Rewrite every line of the records below, replacing "common name" with "vernacular name" and leaving all other text unchanged.

● ● ● ● ● ● ●

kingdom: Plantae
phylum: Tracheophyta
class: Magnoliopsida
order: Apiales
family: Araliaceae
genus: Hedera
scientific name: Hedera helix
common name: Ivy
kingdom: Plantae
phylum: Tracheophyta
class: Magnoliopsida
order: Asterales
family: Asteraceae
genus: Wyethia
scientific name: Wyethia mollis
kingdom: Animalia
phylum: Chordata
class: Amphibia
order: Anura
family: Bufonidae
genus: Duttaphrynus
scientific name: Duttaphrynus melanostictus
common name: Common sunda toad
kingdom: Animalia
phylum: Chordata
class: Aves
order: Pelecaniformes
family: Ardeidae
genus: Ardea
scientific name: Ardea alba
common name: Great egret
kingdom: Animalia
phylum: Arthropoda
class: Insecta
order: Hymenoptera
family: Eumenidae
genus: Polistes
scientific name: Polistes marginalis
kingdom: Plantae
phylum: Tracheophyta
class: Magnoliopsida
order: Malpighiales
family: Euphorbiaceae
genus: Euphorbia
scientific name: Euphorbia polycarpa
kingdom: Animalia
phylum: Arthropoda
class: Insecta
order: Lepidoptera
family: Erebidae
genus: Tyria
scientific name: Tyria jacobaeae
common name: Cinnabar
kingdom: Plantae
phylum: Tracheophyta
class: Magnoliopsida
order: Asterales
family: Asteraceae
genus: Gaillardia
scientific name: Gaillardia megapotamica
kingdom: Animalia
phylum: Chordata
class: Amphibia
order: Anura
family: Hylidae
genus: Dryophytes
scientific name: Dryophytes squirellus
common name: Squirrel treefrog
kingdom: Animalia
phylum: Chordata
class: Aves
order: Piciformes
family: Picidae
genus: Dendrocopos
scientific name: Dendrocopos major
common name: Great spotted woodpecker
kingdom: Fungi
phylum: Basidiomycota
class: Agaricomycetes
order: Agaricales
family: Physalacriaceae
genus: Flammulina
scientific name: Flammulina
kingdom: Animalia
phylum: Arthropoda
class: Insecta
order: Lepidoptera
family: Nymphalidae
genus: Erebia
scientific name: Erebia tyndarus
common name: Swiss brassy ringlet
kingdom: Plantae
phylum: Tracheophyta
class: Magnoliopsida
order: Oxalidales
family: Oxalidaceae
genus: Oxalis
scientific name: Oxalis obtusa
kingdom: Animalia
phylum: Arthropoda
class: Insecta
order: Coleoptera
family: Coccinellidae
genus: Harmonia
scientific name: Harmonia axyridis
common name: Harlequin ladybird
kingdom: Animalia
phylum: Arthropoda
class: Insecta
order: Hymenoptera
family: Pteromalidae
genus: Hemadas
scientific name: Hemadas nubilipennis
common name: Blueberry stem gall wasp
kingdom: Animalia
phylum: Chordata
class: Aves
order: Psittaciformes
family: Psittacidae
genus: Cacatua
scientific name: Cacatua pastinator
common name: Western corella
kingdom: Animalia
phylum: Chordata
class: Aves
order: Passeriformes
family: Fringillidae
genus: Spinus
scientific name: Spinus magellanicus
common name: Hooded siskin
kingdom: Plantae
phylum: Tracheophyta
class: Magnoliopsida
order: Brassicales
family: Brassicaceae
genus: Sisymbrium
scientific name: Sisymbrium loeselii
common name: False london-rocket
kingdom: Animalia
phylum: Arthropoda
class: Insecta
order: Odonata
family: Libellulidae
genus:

● ● ● ● ● ● ●

* Reply *
kingdom: Plantae
phylum: Tracheophyta
class: Magnoliopsida
order: Apiales
family: Araliaceae
genus: Hedera
scientific name: Hedera helix
vernacular name: Ivy
kingdom: Plantae
phylum: Tracheophyta
class: Magnoliopsida
order: Asterales
family: Asteraceae
genus: Wyethia
scientific name: Wyethia mollis
kingdom: Animalia
phylum: Chordata
class: Amphibia
order: Anura
family: Bufonidae
genus: Duttaphrynus
scientific name: Duttaphrynus melanostictus
vernacular name: Common sunda toad
kingdom: Animalia
phylum: Chordata
class: Aves
order: Pelecaniformes
family: Ardeidae
genus: Ardea
scientific name: Ardea alba
vernacular name: Great egret
kingdom: Animalia
phylum: Arthropoda
class: Insecta
order: Hymenoptera
family: Eumenidae
genus: Polistes
scientific name: Polistes marginalis
kingdom: Plantae
phylum: Tracheophyta
class: Magnoliopsida
order: Malpighiales
family: Euphorbiaceae
genus: Euphorbia
scientific name: Euphorbia polycarpa
kingdom: Animalia
phylum: Arthropoda
class: Insecta
order: Lepidoptera
family: Erebidae
genus: Tyria
scientific name: Tyria jacobaeae
vernacular name: Cinnabar
kingdom: Plantae
phylum: Tracheophyta
class: Magnoliopsida
order: Asterales
family: Asteraceae
genus: Gaillardia
scientific name: Gaillardia megapotamica
kingdom: Animalia
phylum: Chordata
class: Amphibia
order: Anura
family: Hylidae
genus: Dryophytes
scientific name: Dryophytes squirellus
vernacular name: Squirrel treefrog
kingdom: Animalia
phylum: Chordata
class: Aves
order: Piciformes
family: Picidae
genus: Dendrocopos
scientific name: Dendrocopos major
vernacular name: Great spotted woodpecker
kingdom: Fungi
phylum: Basidiomycota
class: Agaricomycetes
order: Agaricales
family: Physalacriaceae
genus: Flammulina
scientific name: Flammulina
kingdom: Animalia
phylum: Arthropoda
class: Insecta
order: Lepidoptera
family: Nymphalidae
genus: Erebia
scientific name: Erebia tyndarus
vernacular name: Swiss brassy ringlet
kingdom: Plantae
phylum: Tracheophyta
class: Magnoliopsida
order: Oxalidales
family: Oxalidaceae
genus: Oxalis
scientific name: Oxalis obtusa
kingdom: Animalia
phylum: Arthropoda
class: Insecta
order: Coleoptera
family: Coccinellidae
genus: Harmonia
scientific name: Harmonia axyridis
vernacular name: Harlequin ladybird
kingdom: Animalia
phylum: Arthropoda
class: Insecta
order: Hymenoptera
family: Pteromalidae
genus: Hemadas
scientific name: Hemadas nubilipennis
vernacular name: Blueberry stem gall wasp
kingdom: Animalia
phylum: Chordata
class: Aves
order: Psittaciformes
family: Psittacidae
genus: Cacatua
scientific name: Cacatua pastinator
vernacular name: Western corella
kingdom: Animalia
phylum: Chordata
class: Aves
order: Passeriformes
family: Fringillidae
genus: Spinus
scientific name: Spinus magellanicus
vernacular name: Hooded siskin
kingdom: Plantae
phylum: Tracheophyta
class: Magnoliopsida
order: Brassicales
family: Brassicaceae
genus: Sisymbrium
scientific name: Sisymbrium loeselii
vernacular name: False london-rocket
kingdom: Animalia
phylum: Arthropoda
class: Insecta
order: Odonata
family: Libellulidae
genus:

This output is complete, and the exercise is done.